The Overnight Bloodbath in Asia

People walk past a digital board flashing the Nikkei key index of the Tokyo Stock Exchange (TSE) in front of a securities company in Tokyo on April 1, 2013.

Photo by TORU YAMANAKA/AFP/Getty Images

The steady day-by-day upward tick of the Nikkei stock index has been the most visible impact of Abenomics in Japan, but overnight things took a scary turn for investors who’d rushed into Japanese shares over the past month or so as the Nikkei plunged over seven percent. It’s a sign of how strong the Abe rally has been that this essentially leaves the market where it was ten days ago and wildly higher than it was when Abe took office around Christmastime. Still, any plunge of that size is going to get attention.

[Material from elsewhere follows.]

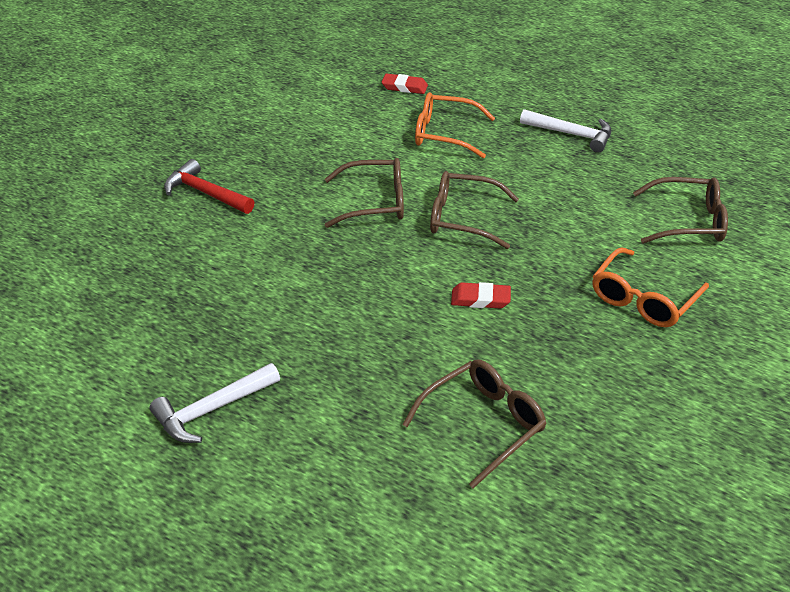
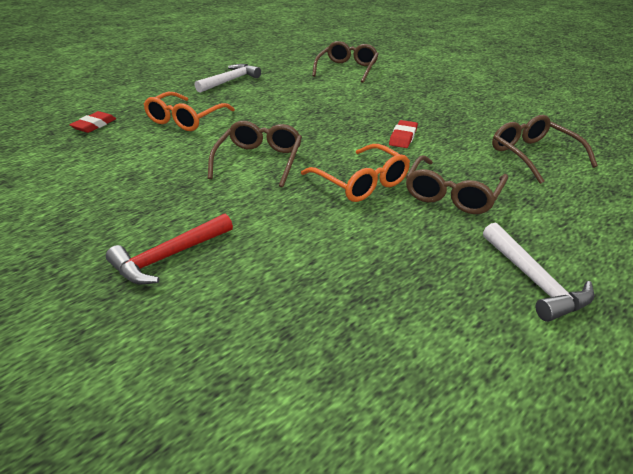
camera: 75 degrees left, 5 degrees down
brown glasses [430,171,519,249] -> brown glasses moved to [406,155,508,214]
orange glasses [593,247,709,327] -> orange glasses moved to [301,144,410,202]

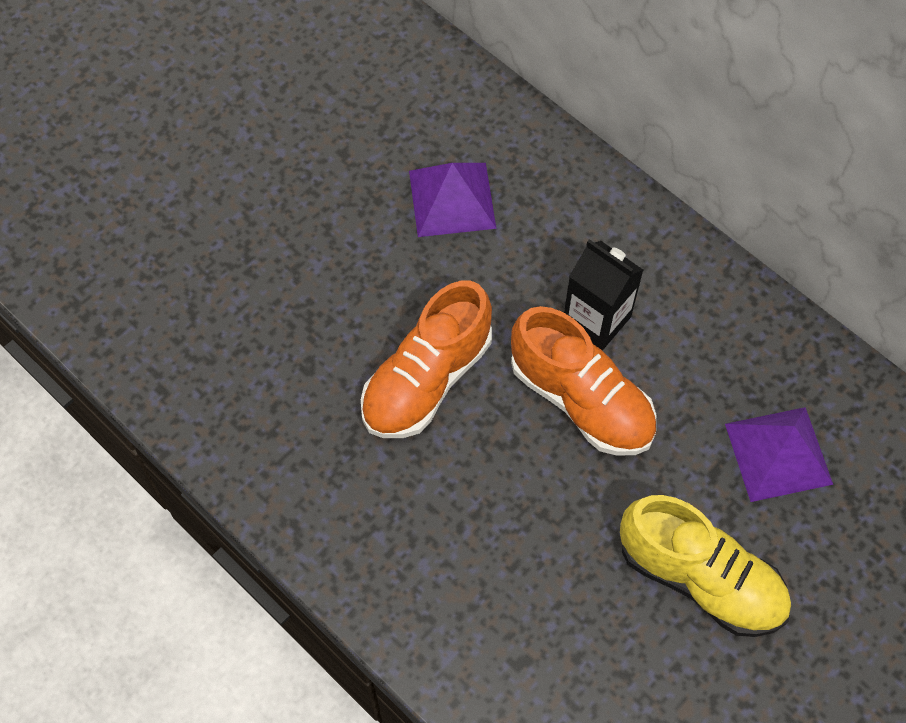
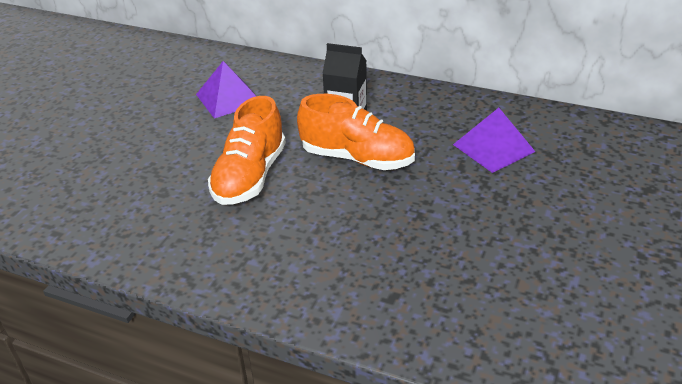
camera: 20 degrees left, 25 degrees down
yellow shoe [620,495,791,637] -> none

The broader context is that some weak preliminary data on Chinese industrial production have Asian markets broadly down, after a day of Ben Bernanke hinting that “tapering” of QE3 was possible not offset by any hint that accelerating it might happen also drove western markets a bit down. Meanwhile survey data out of Europe indicated that France and even Germany are likely in an economic contraction phase.

All things considered, Japan probably had a better news day in terms of the fundamentals than other large markets. But the big upward rise of the Nikkei over the previous six months and the controversial nature of Abenomics seems to have meant that when things took a bearish turn it hit those markets especially severely.